How many people are dead right now? Why are you only pulling shit from more than a month ago?
 
Now there is an argument for the lost value of the dead, definitely, but I'd argue the sensible rebuttal is what else could the money be spent on that would save more lives more cheaply? In the UK the money could go directly into the national health service to be spent on anything.
Yes, lives can be saved more efficiently.

I still think that as far as our society spends money 2 500 000 $ (or 5 000 000 $ or 10 000 000 $) to save one life is still above average of how we spend money so I see no problem with that.

If you have evidence that costs of lockdowns, compared to cost of no lockdowns are actually higher then provide sources.

So far estimates provided by "lockdowns should be ended" people are in my opinion supporting continuation of lockdowns.


Psychologically here's what I see going on. Until March everyone who looked at this agreed this was a bad flu like all the other bad flus.
Maybe in media that you consumed, in what I was encountering there was also "just flu, bro" but also plenty of opinion pointing out evidence indicating that may be clearly worse than any flu since 1918.

And anyone even a bit informed was aware that it is virus distinct from flu.

(note, I am not from USA)

If the case fatality rate is only ~0.3% that's really not much worse than a bad flu season. It would warrant a bigger response but only something proportional to that, like maybe 5 times as much.

It is also possible that we are underreacting to flu. Note that we are undercounting both infections and deaths. If you have decent sources discussing real infection fatality rate then please link it. And yes, case fatality rate is badly affected by undertesting or testing heavily ill people so statistics like 10% fatality rate over population are clearly a nonsense.

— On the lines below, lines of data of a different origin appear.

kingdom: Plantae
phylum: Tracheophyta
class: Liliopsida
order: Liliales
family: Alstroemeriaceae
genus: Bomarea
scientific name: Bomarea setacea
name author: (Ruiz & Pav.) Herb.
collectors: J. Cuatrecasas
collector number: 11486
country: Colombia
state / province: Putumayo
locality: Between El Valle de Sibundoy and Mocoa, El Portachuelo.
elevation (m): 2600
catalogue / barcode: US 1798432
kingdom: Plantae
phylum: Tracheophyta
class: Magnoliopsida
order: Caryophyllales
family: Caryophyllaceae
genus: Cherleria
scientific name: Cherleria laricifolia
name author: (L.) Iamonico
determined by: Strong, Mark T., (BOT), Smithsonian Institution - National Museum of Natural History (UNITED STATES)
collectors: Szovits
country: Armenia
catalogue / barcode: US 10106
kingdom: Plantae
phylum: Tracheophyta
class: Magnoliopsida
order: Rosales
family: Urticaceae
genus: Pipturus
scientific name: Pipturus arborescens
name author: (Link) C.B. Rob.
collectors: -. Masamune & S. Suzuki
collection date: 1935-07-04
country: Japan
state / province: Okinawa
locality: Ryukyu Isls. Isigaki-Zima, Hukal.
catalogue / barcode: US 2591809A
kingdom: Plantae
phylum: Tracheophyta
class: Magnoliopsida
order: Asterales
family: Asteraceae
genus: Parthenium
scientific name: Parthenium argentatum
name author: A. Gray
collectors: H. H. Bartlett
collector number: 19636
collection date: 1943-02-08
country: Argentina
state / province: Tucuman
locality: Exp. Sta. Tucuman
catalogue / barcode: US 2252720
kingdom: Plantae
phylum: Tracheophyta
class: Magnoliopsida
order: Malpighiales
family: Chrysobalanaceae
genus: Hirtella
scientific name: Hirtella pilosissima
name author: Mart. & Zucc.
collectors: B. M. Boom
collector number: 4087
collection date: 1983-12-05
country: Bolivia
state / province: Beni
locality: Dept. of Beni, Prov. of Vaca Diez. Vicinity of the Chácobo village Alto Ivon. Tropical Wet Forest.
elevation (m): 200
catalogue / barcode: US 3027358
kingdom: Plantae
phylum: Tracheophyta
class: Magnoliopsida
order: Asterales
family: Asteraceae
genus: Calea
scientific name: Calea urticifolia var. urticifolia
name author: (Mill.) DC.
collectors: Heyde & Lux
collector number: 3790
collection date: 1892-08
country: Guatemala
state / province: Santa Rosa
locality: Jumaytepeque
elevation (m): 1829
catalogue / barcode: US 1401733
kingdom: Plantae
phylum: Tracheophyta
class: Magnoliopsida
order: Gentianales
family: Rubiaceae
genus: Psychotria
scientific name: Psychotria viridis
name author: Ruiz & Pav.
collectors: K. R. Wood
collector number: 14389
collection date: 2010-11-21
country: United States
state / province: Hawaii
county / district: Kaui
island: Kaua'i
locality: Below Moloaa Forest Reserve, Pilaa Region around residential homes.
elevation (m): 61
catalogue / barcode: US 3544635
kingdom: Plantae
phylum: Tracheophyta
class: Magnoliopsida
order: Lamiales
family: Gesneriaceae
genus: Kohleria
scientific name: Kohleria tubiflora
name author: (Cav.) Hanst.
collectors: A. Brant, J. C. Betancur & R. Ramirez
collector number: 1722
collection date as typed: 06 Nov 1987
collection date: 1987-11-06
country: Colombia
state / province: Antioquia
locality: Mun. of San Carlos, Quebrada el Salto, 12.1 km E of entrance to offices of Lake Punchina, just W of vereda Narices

https://www.cebm.net/covid-19/global-covid-19-case-fatality-rates/
Our current best assumption, as of the 9th April, is the CFR is 0.72% – the lowest end of the current prediction interval and in line with several other estimates.
Evaluating CFR during a pandemic is, however, a very hazardous exercise, and high-end estimates should be treated with caution as the H1N1 pandemic highlights that original estimates were out by a factor greater than 10.

(...)

Taking account of historical experience, trends in the data, increased number of infections in the population at largest, and potential impact of misclassification of deaths gives a presumed estimate for the COVID-19 IFR somewhere between 0.1% and 0.36%.*
Data from COVID deaths in Gangelt, Germany, suggests an IFR of 0.37%. A random sample of 1,000 residents of Gangelt found that 14% were carrying antibodies (2% were detected cases), which led to the lowering of the IFR estimates
*Demographic changes in the population could vary the IFR significantly. If younger populations are infected more the IFR will be lower. Comorbidities will have a significant impact to increase the IFR: the elderly and those with ≥ 3 comorbidities are at much higher risk.
So it appears to be 3 to 4 times deadlier than flu, even with an extreme reaction. Though given uncertainties it may be between "less deadly than flu (after heavy reaction) to ten times deadlier than flu (even after reaction)".